■ Collected material:
....
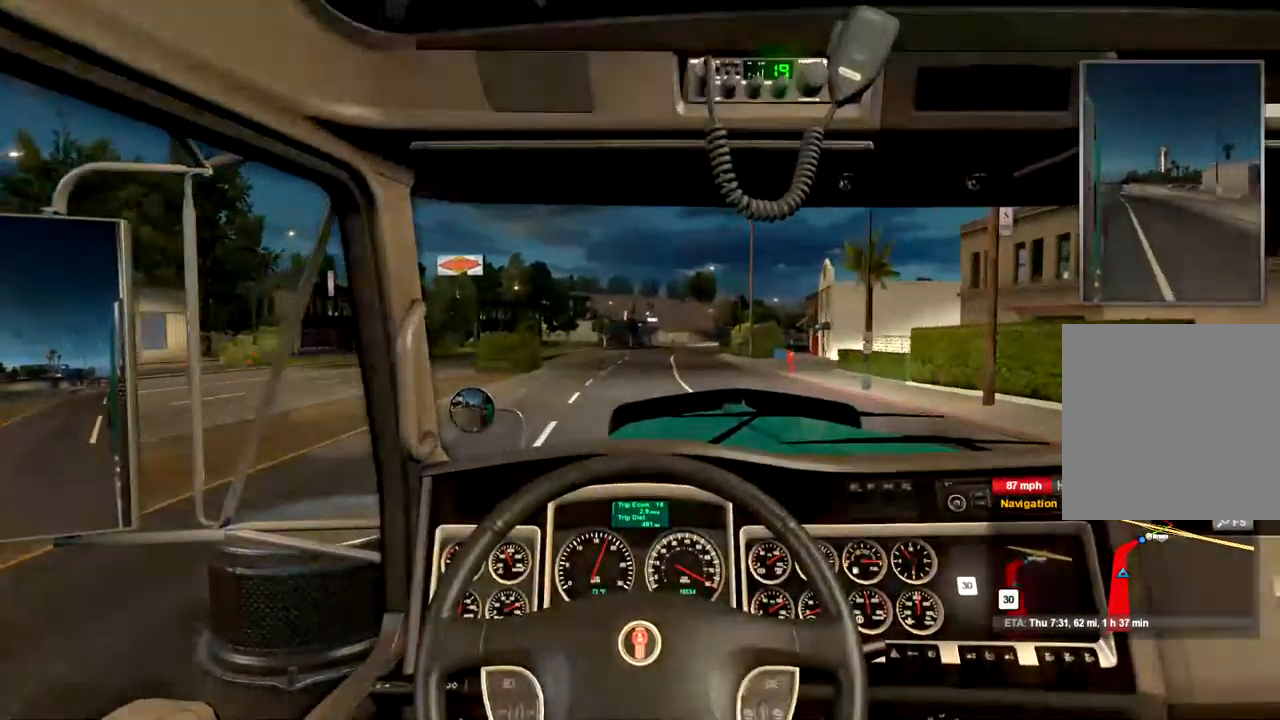
{"dt_ms": 533, "buttons": ["R2"], "left_stick": "center", "right_stick": "center", "events": []}
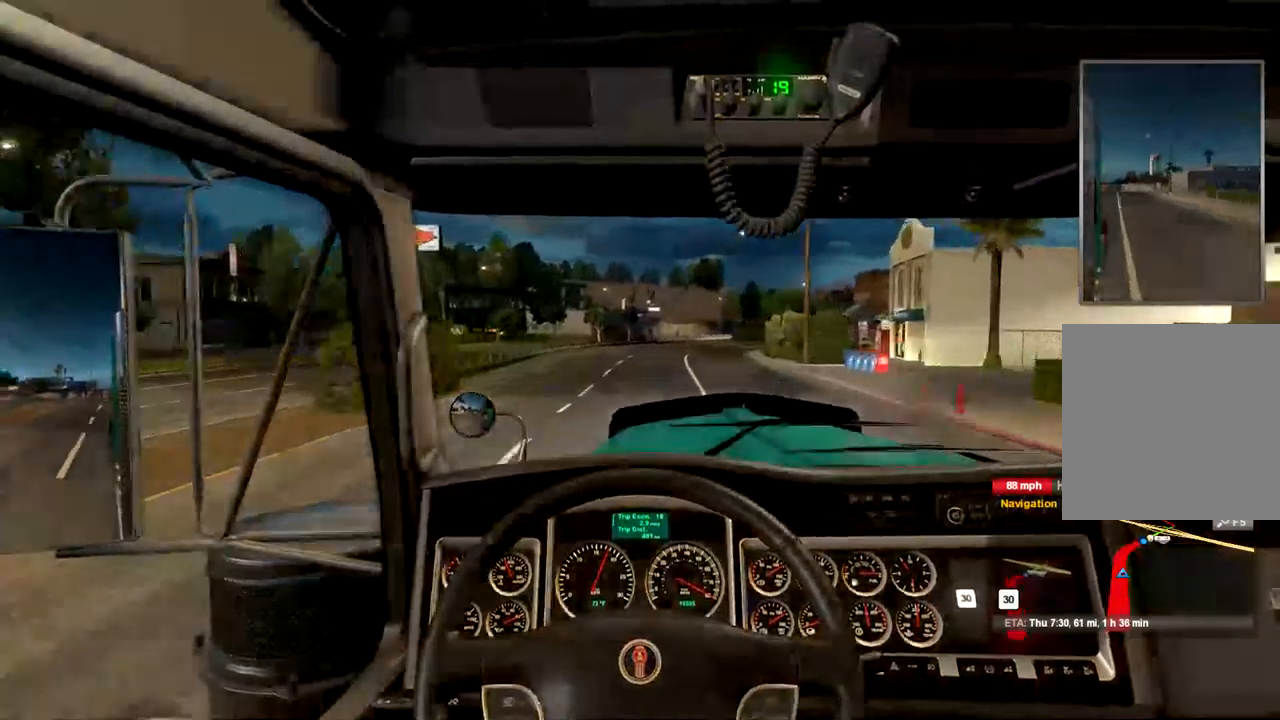
{"dt_ms": 500, "buttons": ["R2"], "left_stick": "center", "right_stick": "center", "events": []}
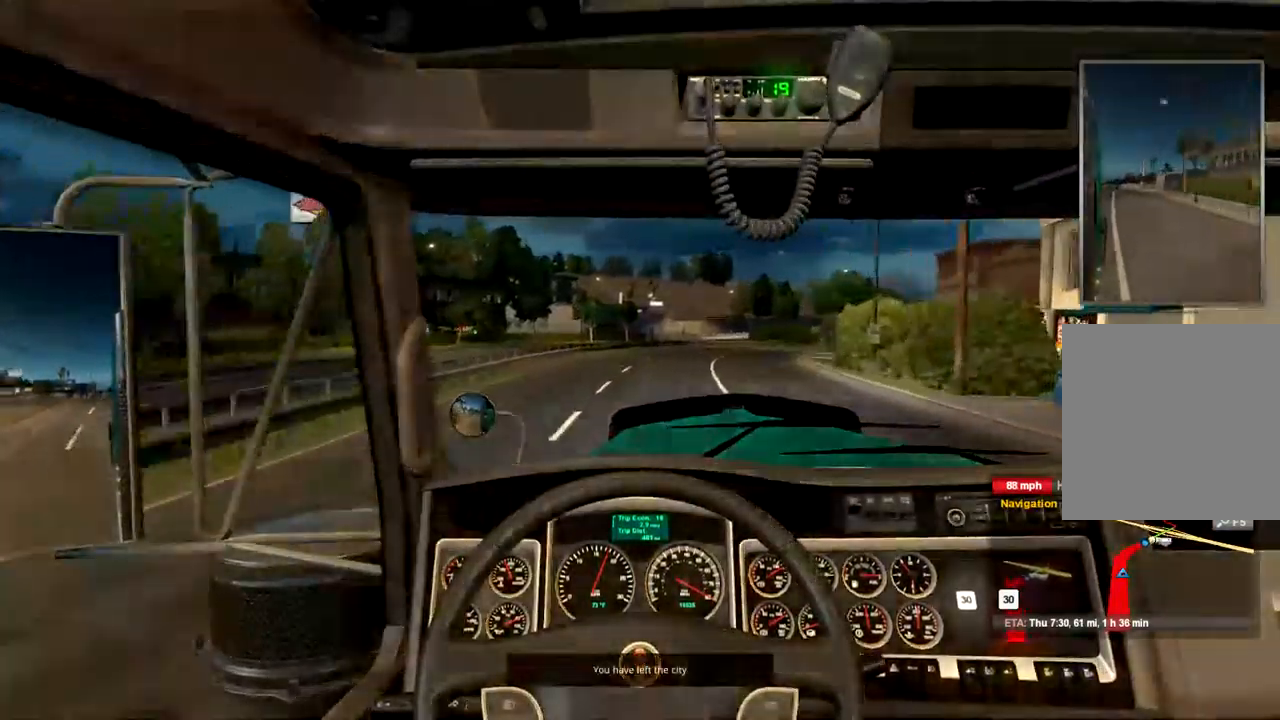
{"dt_ms": 500, "buttons": ["R2"], "left_stick": "center", "right_stick": "center", "events": []}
....
Transcribe the data completely. No pictures should appear in the transcription.

{"dt_ms": 533, "buttons": ["R2"], "left_stick": "center", "right_stick": "center", "events": []}
{"dt_ms": 500, "buttons": ["R2"], "left_stick": "center", "right_stick": "center", "events": []}
{"dt_ms": 500, "buttons": ["R2"], "left_stick": "center", "right_stick": "center", "events": []}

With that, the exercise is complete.